Inside the Double-Fast Update Rate: the Whys and Wherefores of Ultra-rapid GNSS Simulation

For testing PNT systems in a high-dynamics environment, such as rockets, guided munitions and even some UAVs, a realistic reproduction of that environment requires a lot of quick looks. A very great lot. The high speeds, acceleration and jerkiness of the platforms mean that solving simulation discrete models as frequently as possible becomes critical to ensure that the simulated trajectory closely reproduces a real-world one. Spirent’s GSS9000 simulator provides both hardware and software updates of 2 kilohertz, that is, once every half a millisecond.

For testers, this means higher realism in the vehicle models that they are running: significantly better accuracy of simulation results, mimicking the realistic conditions to which the sensors and antennas aboard the platforms will be subjected. Were the updates to be only 1 khz, once every millisecond, the vehicle’s simulated movement might appear jerky, and deviate in meaningful ways from the true path.

“The more points you add to the trajectory that you are generating in the simulator, the better fit you will have to the real trajectory.  This is an extra value to the customers,” says Ricardo Verdeguer Moreno, product line manager for high-end applications at Spirent Communications.

It also produces a lower latency rate for hardware-in-the-loop (HIL) and faster conversion from digital inputs to RF analog outputs. “Some customers use a simulator to generate the vehicle dynamics, for an aircraft for example. They send all the PVT information to the simulator, the simulator has to read the message, apply it to the simulation and then generate the RF signals on top of that.  By doubling the update rate, we are making all the steps in this process much faster, so we decrease the overall latency of the HIL system.”

● GOAL
Write the next part of the article on the 2-kilohertz GNSS simulator update rate, picking up after its final paragraph.

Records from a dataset
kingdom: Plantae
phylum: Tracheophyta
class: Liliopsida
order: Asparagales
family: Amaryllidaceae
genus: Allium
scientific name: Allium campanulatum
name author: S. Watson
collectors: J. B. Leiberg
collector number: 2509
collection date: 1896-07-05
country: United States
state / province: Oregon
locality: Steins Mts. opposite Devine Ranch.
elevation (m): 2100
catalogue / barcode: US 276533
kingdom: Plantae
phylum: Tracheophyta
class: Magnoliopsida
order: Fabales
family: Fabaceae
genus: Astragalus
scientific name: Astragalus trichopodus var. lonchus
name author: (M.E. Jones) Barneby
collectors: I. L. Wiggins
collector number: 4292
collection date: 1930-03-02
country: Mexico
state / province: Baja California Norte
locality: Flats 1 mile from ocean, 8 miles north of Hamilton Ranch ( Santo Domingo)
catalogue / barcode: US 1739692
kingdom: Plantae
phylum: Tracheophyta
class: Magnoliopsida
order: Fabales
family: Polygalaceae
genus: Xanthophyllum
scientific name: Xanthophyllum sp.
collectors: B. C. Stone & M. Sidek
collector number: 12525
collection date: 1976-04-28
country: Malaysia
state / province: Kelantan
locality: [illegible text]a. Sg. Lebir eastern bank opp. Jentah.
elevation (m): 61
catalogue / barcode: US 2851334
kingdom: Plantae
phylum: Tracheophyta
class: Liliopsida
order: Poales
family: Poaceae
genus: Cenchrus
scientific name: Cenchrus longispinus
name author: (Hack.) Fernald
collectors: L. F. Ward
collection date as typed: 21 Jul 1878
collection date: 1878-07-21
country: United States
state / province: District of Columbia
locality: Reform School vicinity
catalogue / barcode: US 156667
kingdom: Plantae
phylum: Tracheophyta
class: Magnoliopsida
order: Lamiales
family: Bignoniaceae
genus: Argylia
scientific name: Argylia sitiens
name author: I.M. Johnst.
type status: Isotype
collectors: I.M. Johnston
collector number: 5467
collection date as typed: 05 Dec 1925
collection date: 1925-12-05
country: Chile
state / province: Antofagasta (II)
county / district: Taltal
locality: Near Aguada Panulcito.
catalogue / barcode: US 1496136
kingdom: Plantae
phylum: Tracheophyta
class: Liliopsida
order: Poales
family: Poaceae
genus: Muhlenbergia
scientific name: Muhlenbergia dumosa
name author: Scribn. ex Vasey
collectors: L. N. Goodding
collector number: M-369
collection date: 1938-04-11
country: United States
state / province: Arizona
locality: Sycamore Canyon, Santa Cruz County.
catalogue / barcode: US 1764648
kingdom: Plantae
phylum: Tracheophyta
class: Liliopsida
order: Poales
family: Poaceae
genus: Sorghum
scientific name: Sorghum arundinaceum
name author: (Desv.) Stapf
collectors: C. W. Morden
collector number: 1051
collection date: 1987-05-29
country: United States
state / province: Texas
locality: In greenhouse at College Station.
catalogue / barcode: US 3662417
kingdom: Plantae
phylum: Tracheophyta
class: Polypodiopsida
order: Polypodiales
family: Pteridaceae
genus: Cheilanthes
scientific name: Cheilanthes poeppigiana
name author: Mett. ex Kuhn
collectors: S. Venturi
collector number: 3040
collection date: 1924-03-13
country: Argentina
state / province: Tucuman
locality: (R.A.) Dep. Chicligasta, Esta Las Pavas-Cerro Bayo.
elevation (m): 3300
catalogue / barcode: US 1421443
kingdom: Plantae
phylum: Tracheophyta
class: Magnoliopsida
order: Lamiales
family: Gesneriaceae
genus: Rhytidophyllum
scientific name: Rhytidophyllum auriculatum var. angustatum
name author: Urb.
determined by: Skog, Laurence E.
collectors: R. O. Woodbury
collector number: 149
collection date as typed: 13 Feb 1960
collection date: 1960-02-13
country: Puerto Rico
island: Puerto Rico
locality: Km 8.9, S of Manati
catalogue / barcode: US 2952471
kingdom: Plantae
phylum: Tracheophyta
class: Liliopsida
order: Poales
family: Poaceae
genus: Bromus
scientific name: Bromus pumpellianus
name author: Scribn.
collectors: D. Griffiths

● IN RESPONSE
As example, he cites missiles, quite jerky with a lot of lateral acceleration. “At a 1 khz rate, the path could look perfectly straight, but at 2 khz you see that you have some deviations from that straight line, so you have some factors to consider for your sensors.”

As another example, Moreno cites drones, which can be quite “twitchy.”

“They have a lot of noise in the trajectory, they hover in their positions, they are quite unstable  in general.  In simulation, the vehicle could look more stable than it really is.  When you get into solving the models in a more accurate way, you realize it is not accurate.”

Adam Price, director of PNT simulation at Spirent, adds, “We’re seeing more and more applications where a customer will feed in the trajectory of their UAV into our simulator. They have their own model of how that vehicle moves from point A to point B, and the jerk can be fairly rapid there.  We want to make sure that our simulator is not holding it back, not creating latency or “slurring” it, to make sure we’re not creating any kind of impairment in the simulation.”

“We’re trying to solve the PNT position for the customer,” resumes Moreno. “We are talking about reaching centimeter accuracy. To achieve that level, it’s quite important to have real representation of the trajectory. For a missile, a small acceleration pattern could actually generate a position difference of tens of meters, for vehicles moving at such velocities.  Those milliseconds or halves of milliseconds at those velocities, that can mean a few centimeters that will have an impact at the end on your PNT solution.”

A key principle of simulation is making sure the simulator is superior to the device under test.

“One thing is the update rate of the simulator and the other is that of the receiver.  Even if the receiver update rate is slower than the simulator, it will generate some errors.”

Inertial Enters the Picture

“It’s a fair assumption that a great number of the customers are using IMUs,” says Moreno, “which update at a much faster rate than the GNSS.  So, we’re enabling those customers to have a more realistic simulation.”

For simulators in these cases, it’s important that to have a capability for a rapid GNSS simulation rate and to also have the capability for fast reading of the inertial sensor’s data rate.  The simulation rate cannot be a dominating factor in the performance of the simulation.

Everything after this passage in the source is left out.